Oltre 6mila – 6.500 per l’esattezza – uscite volontarie e duemila assunzioni a fronte di solidarietà espansiva. E’ questo il fulcro del piano che Tim ha presentato ai sindacati. Delle 6500 uscite 4mila saranno prepensionamenti nel 2018, aumentabili a 5mila, in base a quanto stabilito dall’articolo 4 della legge Fornero. La norma prevede che “nei casi di eccedenza di personale, accordi tra datori di lavoro che impieghino mediamente più di quindici dipendenti e le organizzazioni sindacali maggiormente rappresentative a livello aziendale possono prevedere che, al fine di incentivare l’esodo dei lavoratori più anziani, il datore di lavoro si impegni a corrispondere ai lavoratori una prestazione di importo pari al trattamento di pensione che spetterebbe in base alle regole vigenti, ed a corrispondere all’Inps la contribuzione fino al raggiungimento dei requisiti minimi per il pensionamento”.
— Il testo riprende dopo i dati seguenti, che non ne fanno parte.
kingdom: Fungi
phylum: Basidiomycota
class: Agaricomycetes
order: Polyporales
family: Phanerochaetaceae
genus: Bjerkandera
Le altre 2500 uscite saranno esodi incentivati da spalmare nel trienno 2018-2019-2020. Le 2mila assunzioni saranno fatte a fronte della solidarietà espansiva di circa 20 minuti al giorno su tutti dipendenti. A regime il piano dovrebbe generare risparmi per 400milioni. I tagli fanno parte del piano industriale che l’Ad, Amos Genish, presenterà al cda del 6 marzo.
Sempre nell’ottica di accompagnamento al piano di trasformazione digitale dei processi, l’azienda ha individuato un corposo piano di formazione/riqualificazione professionale anche in relazione a processi di reinternalizzazione di attività che interesseranno tutti i dipendenti.
I sindacati hanno dichiarato la propria “disponibilità al confronto di merito fermo restando la necessità di approfondimenti e risposte adeguate su tutte le tematiche, ivi incluso la strategicità della tenuta del perimetro aziendale a partire dalla rete e livelli idonei degli investimenti atti sostenere credibilmente il piano strategico 2018-2020″, si legge in una nota congiunta di Slc, Fistel e Uilcom.
“Gli strumenti di esodo volontario, fermo restando i necessari approfondimenti, appaiono in prima analisi insufficienti a garantire un’adeguata tutela del personale coinvolto – dicono i sindacati – In tale contesto di confronto, è imprescindibile riaffermare e condividere risposte positive che, coerentemente con le attuali politiche contrattuali, concretizzino il secondo livello di contrattazione per i dipendenti di Tim”.
“Slc, Fistel e Uilcom nell’evidenziare che molto dipenderà dalla qualità delle effettive disponibilità che l’azienda manifesterà al tavolo, pur confermando il loro impegno ad un confronto serrato – concludono – hanno altresì precisato che la grande complessità delle tematiche esposte ed i passaggi democratici necessari non possono essere bypassati da una scadenza imposta unilateralmente dall’azienda, pena il rischio di insuccesso del negoziato con le relative conseguenze”.
Dubbi sul piano tagli sono sollevati anche da Asati, l’associazione dei piccoli azionisti di Telecom. “Dobbiamo recepire ed esaminare con attenzione le notizie che compaiono dopo l’incontro tra Tim e i sindacati. Dal nostro punto di osservazione alcune questioni oggettive solleciteranno opportune riflessioni. A due anni dall’insediamento dell’azionista di controllo viene presentato un taglio fino a un quarto della forza lavoro e interventi in termini di nuove assunzioni che sembrano potenzialmente poche “briciole” e tutto questo non apparirebbe collegato ad un Piano Industriale di cui avremo contezza solo a marzo 2018 – si legge in una nota – Ci chiediamo: questi consistenti tagli a cosa sono dovuti in una società in utile? Sul piano della formazione, dell’adeguamento delle conoscenze “digitali” rileviamo nobili intenti che tuttavia vanno in contrasto con la chiusura, a nostra visibilità, della Funzione di formazione interna denominata HR Services, risorse alcune di eccellenza e di interesse anche di società estere. Per i dipendenti “anziani”, sono certamente positive le iniziative finalizzate ad accompagnare l’uscita dall’Azienda ma ci chiediamo se queste modalità intaccheranno di fatto il tessuto professionale di questa azienda e se ciò determinerà una concreta perdita di valore nello svolgimento delle attività e funzioni complesse dei vari processi dell’azienda”.Tim conta ha 50.307 dipendenti nella business unit domestic contro i 50.527 del giugno 2016, in calo di 220 unità: l’uscita di altri 7.500 dipendenti si tradurrebbe in un 15% in meno dell’organico del gruppo.